YOUR ASSIGNMENT -> Please rewrite the records starting at the line that contains "- Livraison en PDF, délai garanti." and ending at the end of the records, swapping "Mise en page standard" for "Mise en page basique" wherever it occurs and changing nothing else. Return only those lines.

(RECORDS SHOWN)

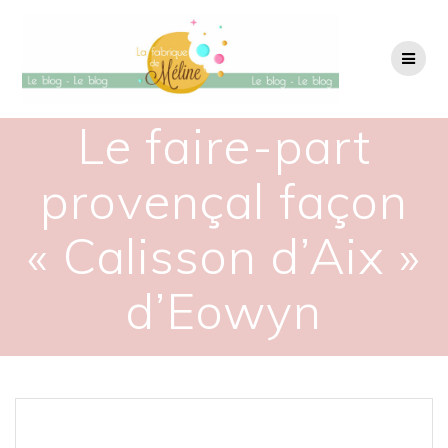
Passer
au
contenu
Le faire-part
provençal façon
« Calisson d’Aix »
d’Eowyn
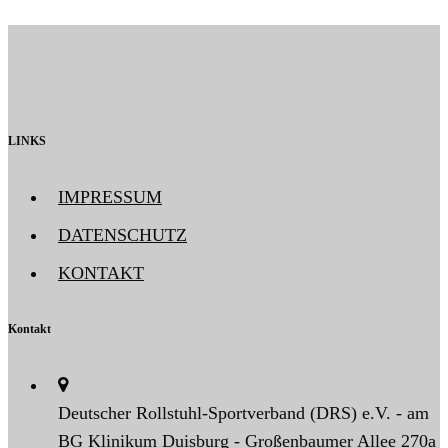
LINKS
IMPRESSUM
DATENSCHUTZ
KONTAKT
Kontakt
Deutscher Rollstuhl-Sportverband (DRS) e.V. - am
BG Klinikum Duisburg - Großenbaumer Allee 270a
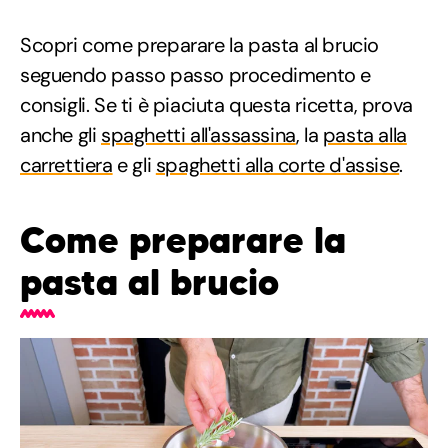
Scopri come preparare la pasta al brucio
seguendo passo passo procedimento e
consigli. Se ti è piaciuta questa ricetta, prova
anche gli
spaghetti all'assassina
, la
pasta alla
carrettiera
e gli
spaghetti alla corte d'assise
.
Come preparare la
pasta al brucio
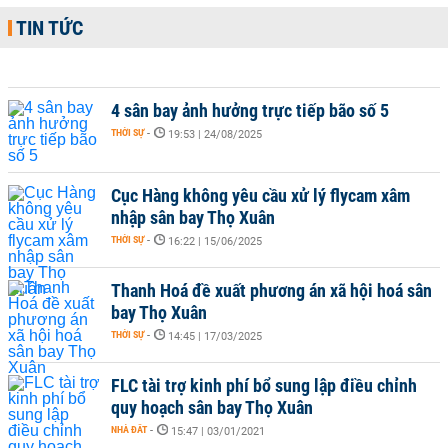
TIN TỨC
4 sân bay ảnh hưởng trực tiếp bão số 5
THỜI SỰ
-
19:53 | 24/08/2025
Cục Hàng không yêu cầu xử lý flycam xâm
nhập sân bay Thọ Xuân
THỜI SỰ
-
16:22 | 15/06/2025
Thanh Hoá đề xuất phương án xã hội hoá sân
bay Thọ Xuân
THỜI SỰ
-
14:45 | 17/03/2025
FLC tài trợ kinh phí bổ sung lập điều chỉnh
quy hoạch sân bay Thọ Xuân
NHÀ ĐẤT
-
15:47 | 03/01/2021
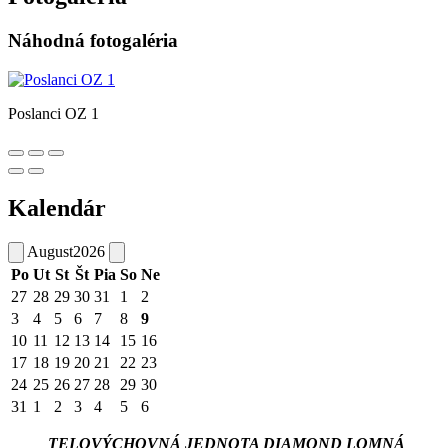
Náhodná fotogaléria
Poslanci OZ 1
Kalendár
August
2026
Po
Ut
St
Št
Pia
So
Ne
27
28
29
30
31
1
2
3
4
5
6
7
8
9
10
11
12
13
14
15
16
17
18
19
20
21
22
23
24
25
26
27
28
29
30
31
1
2
3
4
5
6
TELOVÝCHOVNÁ JEDNOTA DIAMOND LOMNÁ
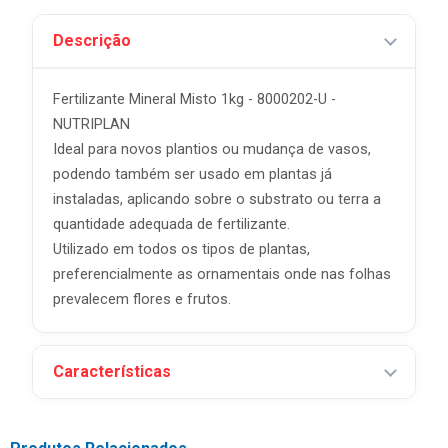
Descrição
Fertilizante Mineral Misto 1kg - 8000202-U -
NUTRIPLAN
Ideal para novos plantios ou mudança de vasos,
podendo também ser usado em plantas já
instaladas, aplicando sobre o substrato ou terra a
quantidade adequada de fertilizante.
Utilizado em todos os tipos de plantas,
preferencialmente as ornamentais onde nas folhas
prevalecem flores e frutos.
Características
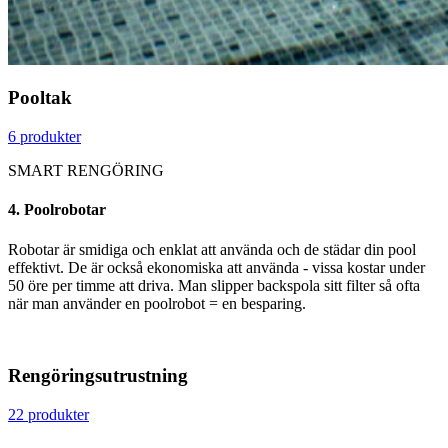
Pooltak
6 produkter
SMART RENGÖRING
4. Poolrobotar
Robotar är smidiga och enklat att använda och de städar din pool
effektivt. De är också ekonomiska att använda - vissa kostar under
50 öre per timme att driva. Man slipper backspola sitt filter så ofta
när man använder en poolrobot = en besparing.
Rengöringsutrustning
22 produkter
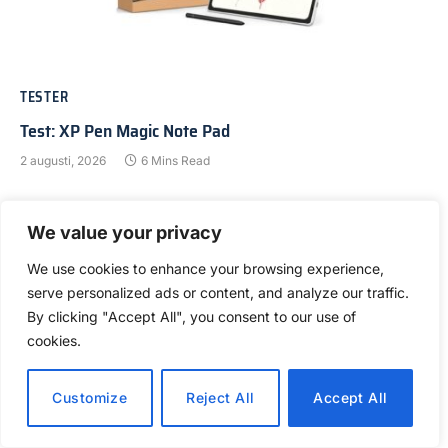
TESTER
Test: XP Pen Magic Note Pad
2 augusti, 2026
6 Mins Read
We value your privacy
We use cookies to enhance your browsing experience,
serve personalized ads or content, and analyze our traffic.
By clicking "Accept All", you consent to our use of
cookies.
Customize
Reject All
Accept All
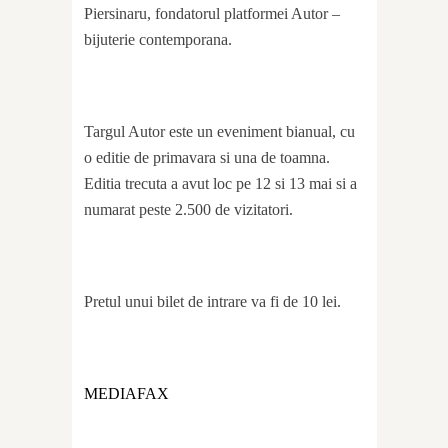
Piersinaru, fondatorul platformei Autor –
bijuterie contemporana.
Targul Autor este un eveniment bianual, cu
o editie de primavara si una de toamna.
Editia trecuta a avut loc pe 12 si 13 mai si a
numarat peste 2.500 de vizitatori.
Pretul unui bilet de intrare va fi de 10 lei.
MEDIAFAX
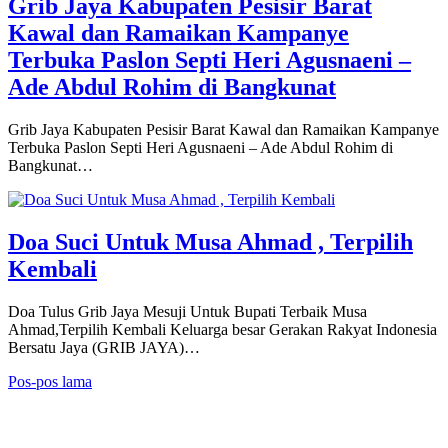
Grib Jaya Kabupaten Pesisir Barat
Kawal dan Ramaikan Kampanye
Terbuka Paslon Septi Heri Agusnaeni –
Ade Abdul Rohim di Bangkunat
Grib Jaya Kabupaten Pesisir Barat Kawal dan Ramaikan Kampanye
Terbuka Paslon Septi Heri Agusnaeni – Ade Abdul Rohim di
Bangkunat…
Doa Suci Untuk Musa Ahmad , Terpilih
Kembali
Doa Tulus Grib Jaya Mesuji Untuk Bupati Terbaik Musa
Ahmad,Terpilih Kembali Keluarga besar Gerakan Rakyat Indonesia
Bersatu Jaya (GRIB JAYA)…
Navigasi
Pos-pos lama
pos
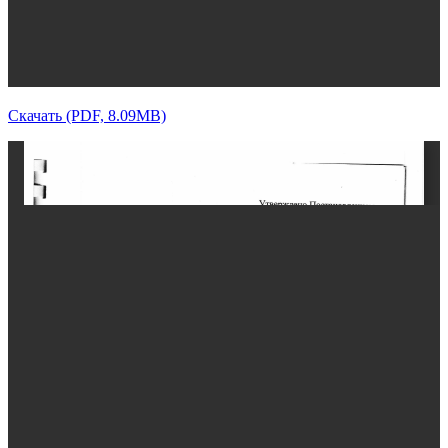
Скачать (PDF, 8.09MB)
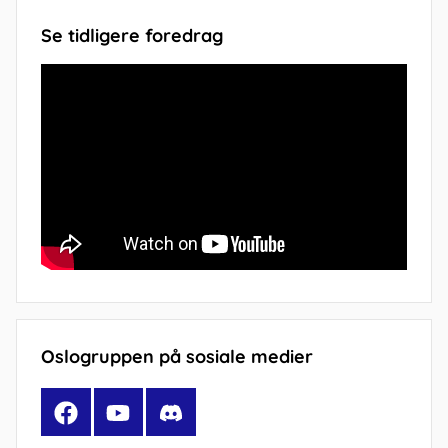
Se tidligere foredrag
Oslogruppen på sosiale medier
Facebook
YouTube
Discord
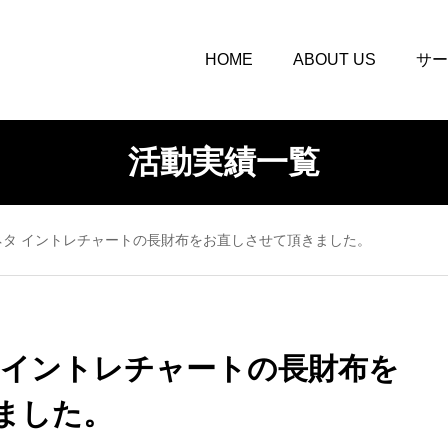
HOME
ABOUT US
サー
活動実績一覧
ネタ イントレチャートの長財布をお直しさせて頂きました。
 イントレチャートの長財布を
夕日とJAZZ、焚火が重なる夜。
SUN SET TAKIBI NIGHT 特別版
ました。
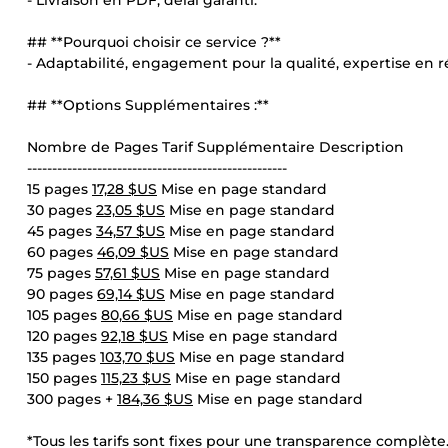
- Livraison en PDF, délai garanti.
## **Pourquoi choisir ce service ?**
- Adaptabilité, engagement pour la qualité, expertise en r
## **Options Supplémentaires :**
Nombre de Pages Tarif Supplémentaire Description
----------------------------------------------------
15 pages
17,28 $US
Mise en page standard
30 pages
23,05 $US
Mise en page standard
45 pages
34,57 $US
Mise en page standard
60 pages
46,09 $US
Mise en page standard
75 pages
57,61 $US
Mise en page standard
90 pages
69,14 $US
Mise en page standard
105 pages
80,66 $US
Mise en page standard
120 pages
92,18 $US
Mise en page standard
135 pages
103,70 $US
Mise en page standard
150 pages
115,23 $US
Mise en page standard
300 pages +
184,36 $US
Mise en page standard
*Tous les tarifs sont fixes pour une transparence complète.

(End RECORDS SHOWN)

RESPONSE TO THIS TASK ->
- Livraison en PDF, délai garanti.
## **Pourquoi choisir ce service ?**
- Adaptabilité, engagement pour la qualité, expertise en r
## **Options Supplémentaires :**
Nombre de Pages Tarif Supplémentaire Description
----------------------------------------------------
15 pages
17,28 $US
Mise en page basique
30 pages
23,05 $US
Mise en page basique
45 pages
34,57 $US
Mise en page basique
60 pages
46,09 $US
Mise en page basique
75 pages
57,61 $US
Mise en page basique
90 pages
69,14 $US
Mise en page basique
105 pages
80,66 $US
Mise en page basique
120 pages
92,18 $US
Mise en page basique
135 pages
103,70 $US
Mise en page basique
150 pages
115,23 $US
Mise en page basique
300 pages +
184,36 $US
Mise en page basique
*Tous les tarifs sont fixes pour une transparence complète.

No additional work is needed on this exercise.